A California federal district court recently affirmed a bankruptcy court’s order lifting the automatic stay in a Chapter 13 proceeding, finding that the matter in question was not subject to the automatic stay under one or more exceptions found in the Bankruptcy Code at 11 U.S.C. § 362(b). The district court’s most recent ruling on the issue referenced two earlier orders: In re Silva, No. 2:15-cv-02061, order denying appellant’s motion for stay pending appeal (“Silva I”) (C.D. Cal., Apr. 24, 2015); order denying appellant’s ex parte motion for reconsideration (“Silva II”) (May 1, 2015). The court incorporated those orders’ reasoning in the most recent order (“Silva III”), issued on June 22, 2015. The various orders draw on dense statutory language in the Bankruptcy Code, which frequently defines exceptions to the automatic stay entirely by reference to other code sections.

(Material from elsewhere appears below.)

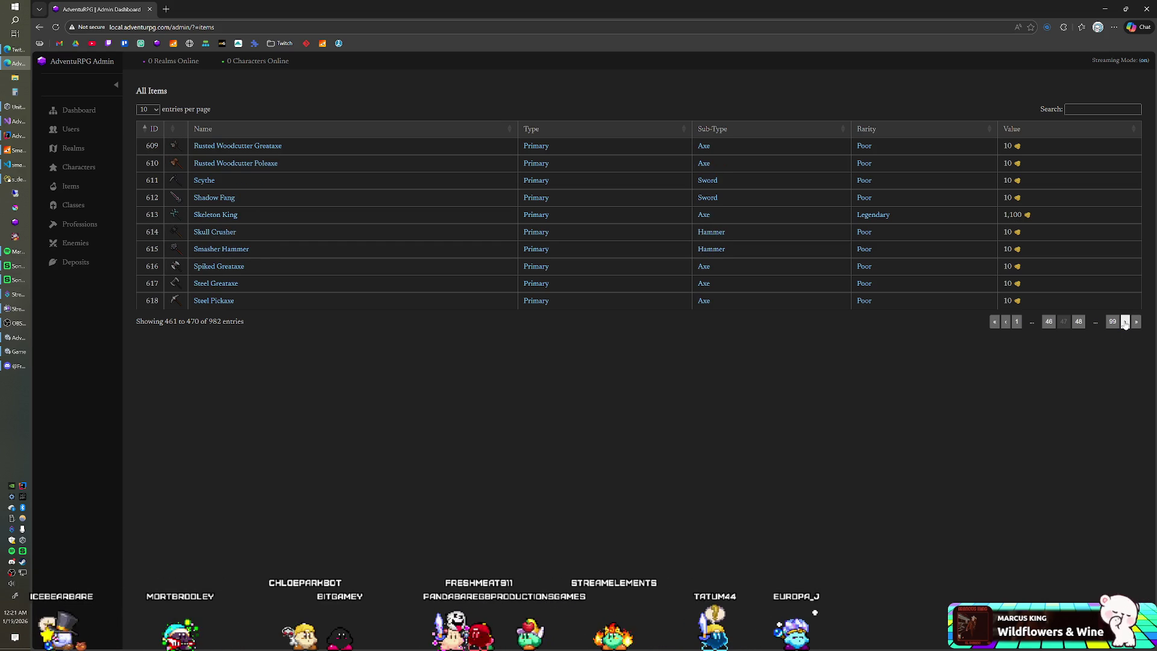
pyautogui.click(1125, 324)
pyautogui.click(1124, 324)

The debtor/appellant has, according to the court, lived in her home since 1988. She and her husband/co-debtor borrowed $125,000, secured by a first-mortgage lien on the property, in 2004. They took out a second mortgage the following year for $30,000. At some point, they began to discuss modifying the first mortgage loan, but they then defaulted on the second mortgage in 2008. The second-mortgage lender sold the property to a family trust (the “Buyer”) in a foreclosure sale in August 2009. Several weeks later, an employee of a property management company owned by the Buyer (the “Company”) went to the residence to inform the debtor of the sale, but the debtor reportedly did not believe him because of the ongoing loan modification negotiations with the first-mortgage lender.
Although the Buyer had an executed trustee’s deed, it did not record the deed right away, opting “to allow [the debtor] and her husband to remain in the property rent-free until the property increased in value.” Silva I at 3. In April 2010, the first-mortgage lender recorded a foreclosure notice. The debtors filed for Chapter 13 bankruptcy in August 2010, but no one recorded a notice of the bankruptcy proceeding in the property’s chain of title. In October 2014, the Buyer recorded the trustee’s deed and then executed and recorded a quitclaim deed transferring title to the Company. Neither party was aware of the pending bankruptcy proceeding at the time.